Wild ‘raspberries’ great for eating, not planting

In early summer, bring a container and go for a drive nearly anywhere in Frederick County. Stop by any sunny embankment along the edge of a forest and you’ll most likely find an abundance of what look like raspberries: dusky red, thorny canes loaded down with shiny, bright-red fruit that are a touch smaller than store-bought or home-grown raspberries.

These fruits are actually wineberries (Rubus phoenicolasius), a very close cousin of the raspberry that is actually a foreign invader from China, Korea and Japan. Though the berries are very sweet and tasty and make excellent jams, desserts and fresh eating, the plants they grow on are very aggressive. The National Park Service notes that the plant “displaces native plants and significantly alters habitat structure” along field and forest margins where it regularly occurs.
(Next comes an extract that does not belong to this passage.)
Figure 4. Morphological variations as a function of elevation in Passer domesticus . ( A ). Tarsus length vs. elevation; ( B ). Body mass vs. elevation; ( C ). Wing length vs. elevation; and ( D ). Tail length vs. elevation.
Brought to the United States in the 1890s to improve raspberry breeding stock and used even today by breeders, wineberry readily escapes cultivation. Avoid buying this plant from nurseries or plant sellers no matter the glowing descriptions of its form and fruit quality; choose instead native blackberry species or non-suckering raspberries.

Cane fruits like blackberries and raspberries need full sun and well-drained soil to perform well, but can be affected by disease if wild plants are growing nearby. Try to eradicate any unknown wild types from the vicinity before planting cultivated berry types. If you’re chemical-averse, borrow a goat: they’re known to especially relish mowing down problem brambles!